Programming for genomics (2020/2021)

Course code
Name of lecturer
Giovanni Malerba
Giovanni Malerba
Number of ECTS credits allocated
Academic sector
Language of instruction
I semestre dal Oct 1, 2020 al Jan 29, 2021.

Lesson timetable

Go to lesson schedule

Learning outcomes

The course aims to provide the core skills to manage “big data” in the genomics era.The course will focus on R programming, basic scripting and data processing. At the end of the course, the student will know the basics on how to use the main command-line tools for files and strings handling within the context of genomics such as DNA sequence files and pedigree files containing information on individual genotypes.
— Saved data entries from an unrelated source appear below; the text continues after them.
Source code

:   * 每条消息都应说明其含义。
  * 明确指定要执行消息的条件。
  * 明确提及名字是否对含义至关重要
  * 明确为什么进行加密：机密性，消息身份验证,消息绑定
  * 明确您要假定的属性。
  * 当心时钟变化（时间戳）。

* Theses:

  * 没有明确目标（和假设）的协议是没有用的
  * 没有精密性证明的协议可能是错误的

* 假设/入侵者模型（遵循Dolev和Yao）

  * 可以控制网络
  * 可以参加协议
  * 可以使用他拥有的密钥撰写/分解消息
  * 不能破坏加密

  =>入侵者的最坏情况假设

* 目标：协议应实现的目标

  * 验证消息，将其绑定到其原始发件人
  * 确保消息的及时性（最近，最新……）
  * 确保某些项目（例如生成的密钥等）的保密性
Specifically we aim to furnish the knowledge to:
- work into a Linux environment and bash scripting
- use R and its libraries for bioinformatic analyses (Bioconductor project)
- collect and collate genetic data from diverse sources
- arranging directories, renaming and archiving files
- convert files from one format into another
- prepare pipelines of commands for repetitive tasks (for instance, same analyses over more samples)
- learn the fundamentals of Perl and Python programming (hacking pre-existing programs to accomplish novel tasks)
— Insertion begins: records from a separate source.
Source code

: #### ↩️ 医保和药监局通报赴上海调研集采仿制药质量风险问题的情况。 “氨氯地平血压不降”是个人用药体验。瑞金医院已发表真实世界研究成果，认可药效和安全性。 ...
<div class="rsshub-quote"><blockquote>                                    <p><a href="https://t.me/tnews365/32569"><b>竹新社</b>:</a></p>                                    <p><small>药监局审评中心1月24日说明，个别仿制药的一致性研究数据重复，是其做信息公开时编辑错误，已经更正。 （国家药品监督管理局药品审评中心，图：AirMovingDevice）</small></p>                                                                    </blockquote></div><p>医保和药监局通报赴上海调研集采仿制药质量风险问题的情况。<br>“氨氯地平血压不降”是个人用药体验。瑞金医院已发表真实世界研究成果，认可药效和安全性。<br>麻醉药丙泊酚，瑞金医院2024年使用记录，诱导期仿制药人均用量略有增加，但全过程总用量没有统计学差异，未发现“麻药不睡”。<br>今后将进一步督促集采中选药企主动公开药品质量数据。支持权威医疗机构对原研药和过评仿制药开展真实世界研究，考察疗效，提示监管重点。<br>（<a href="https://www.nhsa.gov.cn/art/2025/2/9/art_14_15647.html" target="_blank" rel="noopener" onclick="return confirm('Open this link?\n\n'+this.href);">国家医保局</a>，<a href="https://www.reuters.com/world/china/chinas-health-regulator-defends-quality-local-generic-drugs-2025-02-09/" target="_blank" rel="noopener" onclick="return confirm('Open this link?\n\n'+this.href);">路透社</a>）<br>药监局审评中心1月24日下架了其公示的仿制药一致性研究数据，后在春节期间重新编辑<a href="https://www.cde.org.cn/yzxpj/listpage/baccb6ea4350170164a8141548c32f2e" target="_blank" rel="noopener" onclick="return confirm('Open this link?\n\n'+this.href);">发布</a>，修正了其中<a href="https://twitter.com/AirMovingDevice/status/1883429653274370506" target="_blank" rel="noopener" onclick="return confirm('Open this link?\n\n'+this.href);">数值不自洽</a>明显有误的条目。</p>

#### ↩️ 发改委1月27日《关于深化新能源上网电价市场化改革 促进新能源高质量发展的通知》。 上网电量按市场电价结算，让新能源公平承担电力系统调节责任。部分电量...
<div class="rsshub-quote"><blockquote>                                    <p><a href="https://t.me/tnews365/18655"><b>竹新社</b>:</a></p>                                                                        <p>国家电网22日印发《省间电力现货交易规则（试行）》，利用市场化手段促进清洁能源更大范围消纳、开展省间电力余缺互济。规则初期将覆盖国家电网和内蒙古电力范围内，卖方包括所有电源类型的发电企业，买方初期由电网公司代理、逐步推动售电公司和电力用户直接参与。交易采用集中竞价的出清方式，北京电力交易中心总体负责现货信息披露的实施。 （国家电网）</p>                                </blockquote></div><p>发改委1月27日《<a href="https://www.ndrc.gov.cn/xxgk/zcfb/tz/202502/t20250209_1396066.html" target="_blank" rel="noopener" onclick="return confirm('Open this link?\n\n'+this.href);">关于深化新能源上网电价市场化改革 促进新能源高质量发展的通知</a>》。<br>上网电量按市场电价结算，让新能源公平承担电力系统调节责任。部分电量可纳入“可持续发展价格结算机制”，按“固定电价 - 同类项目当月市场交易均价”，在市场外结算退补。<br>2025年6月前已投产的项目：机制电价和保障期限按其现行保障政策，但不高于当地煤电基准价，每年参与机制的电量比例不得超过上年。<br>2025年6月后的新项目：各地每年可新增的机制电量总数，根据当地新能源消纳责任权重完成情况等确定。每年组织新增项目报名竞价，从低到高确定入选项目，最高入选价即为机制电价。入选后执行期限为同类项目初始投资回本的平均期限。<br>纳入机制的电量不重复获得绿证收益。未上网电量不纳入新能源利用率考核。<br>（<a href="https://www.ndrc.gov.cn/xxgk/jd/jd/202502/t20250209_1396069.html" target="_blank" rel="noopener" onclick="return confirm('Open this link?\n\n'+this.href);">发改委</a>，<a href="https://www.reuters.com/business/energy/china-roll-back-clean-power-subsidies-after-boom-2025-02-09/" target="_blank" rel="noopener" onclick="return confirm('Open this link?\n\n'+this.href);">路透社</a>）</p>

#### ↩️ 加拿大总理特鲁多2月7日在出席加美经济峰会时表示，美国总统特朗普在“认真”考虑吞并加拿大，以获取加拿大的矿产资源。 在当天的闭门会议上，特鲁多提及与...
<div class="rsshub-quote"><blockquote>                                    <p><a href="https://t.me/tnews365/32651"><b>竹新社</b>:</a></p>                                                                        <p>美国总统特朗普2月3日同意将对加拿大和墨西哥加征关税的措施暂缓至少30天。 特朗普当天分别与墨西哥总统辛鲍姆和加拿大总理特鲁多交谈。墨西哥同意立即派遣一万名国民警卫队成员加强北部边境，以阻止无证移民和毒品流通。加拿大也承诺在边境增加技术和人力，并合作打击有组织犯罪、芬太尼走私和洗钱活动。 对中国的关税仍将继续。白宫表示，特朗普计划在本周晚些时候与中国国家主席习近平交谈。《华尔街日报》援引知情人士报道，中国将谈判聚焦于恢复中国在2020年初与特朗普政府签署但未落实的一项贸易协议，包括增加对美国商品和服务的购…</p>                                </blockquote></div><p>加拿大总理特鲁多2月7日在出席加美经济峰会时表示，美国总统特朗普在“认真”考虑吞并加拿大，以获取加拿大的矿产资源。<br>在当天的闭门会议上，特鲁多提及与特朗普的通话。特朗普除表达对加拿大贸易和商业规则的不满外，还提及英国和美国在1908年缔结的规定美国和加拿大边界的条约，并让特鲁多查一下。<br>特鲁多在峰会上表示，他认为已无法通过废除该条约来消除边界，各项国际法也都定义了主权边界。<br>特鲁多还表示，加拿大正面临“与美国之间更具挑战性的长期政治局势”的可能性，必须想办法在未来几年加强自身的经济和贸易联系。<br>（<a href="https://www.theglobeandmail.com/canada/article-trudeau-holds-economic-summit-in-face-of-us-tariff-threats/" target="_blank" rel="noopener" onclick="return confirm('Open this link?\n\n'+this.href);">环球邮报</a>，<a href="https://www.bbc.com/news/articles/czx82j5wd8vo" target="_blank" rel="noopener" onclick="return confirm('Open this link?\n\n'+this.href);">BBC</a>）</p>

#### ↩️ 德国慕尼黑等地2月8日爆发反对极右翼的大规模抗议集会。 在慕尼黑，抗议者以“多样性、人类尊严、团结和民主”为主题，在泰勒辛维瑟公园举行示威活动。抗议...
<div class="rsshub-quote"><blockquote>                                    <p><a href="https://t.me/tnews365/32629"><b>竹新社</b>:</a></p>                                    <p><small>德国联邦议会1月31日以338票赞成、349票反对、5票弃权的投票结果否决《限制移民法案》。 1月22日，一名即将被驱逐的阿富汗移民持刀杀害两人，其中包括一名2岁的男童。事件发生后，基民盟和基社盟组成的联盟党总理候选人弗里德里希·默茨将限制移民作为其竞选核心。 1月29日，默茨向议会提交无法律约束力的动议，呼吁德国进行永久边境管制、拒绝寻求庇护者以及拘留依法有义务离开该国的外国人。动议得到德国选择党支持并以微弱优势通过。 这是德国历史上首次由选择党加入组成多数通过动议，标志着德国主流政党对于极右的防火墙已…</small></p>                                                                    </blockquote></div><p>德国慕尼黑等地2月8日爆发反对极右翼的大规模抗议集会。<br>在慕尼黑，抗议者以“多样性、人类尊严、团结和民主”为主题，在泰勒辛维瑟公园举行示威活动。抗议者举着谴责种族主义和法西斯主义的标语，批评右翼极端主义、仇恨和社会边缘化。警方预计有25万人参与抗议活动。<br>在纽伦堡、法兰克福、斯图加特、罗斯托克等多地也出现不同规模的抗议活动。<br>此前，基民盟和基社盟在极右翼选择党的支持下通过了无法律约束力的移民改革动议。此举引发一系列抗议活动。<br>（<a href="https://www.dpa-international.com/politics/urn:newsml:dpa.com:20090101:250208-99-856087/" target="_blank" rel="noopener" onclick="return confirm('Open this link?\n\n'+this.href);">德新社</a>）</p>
The topics will be illustrated using real-life bioinformatic case studies (for instance, GWAS, exome or transcriptome analyses)

Reference books
Author Title Publisher Year ISBN Note
Arnold Robbins, Nelson H. F. Beebe Classic Shell Scripting: Hidden Commands that Unlock the Power of Unix O'Reilly Media 2005 0596005954

Assessment methods and criteria

The task of the exam consists in verifying the comprehension of course contents and the ability to properly describe their arguments with appropriate scientific language.
Examination methods are the same for students who attended and for those who did not attend the course.
The exam consists of an oral test based on all the course contents
The exam is passed if the evaluation is greater or equal to 18/30.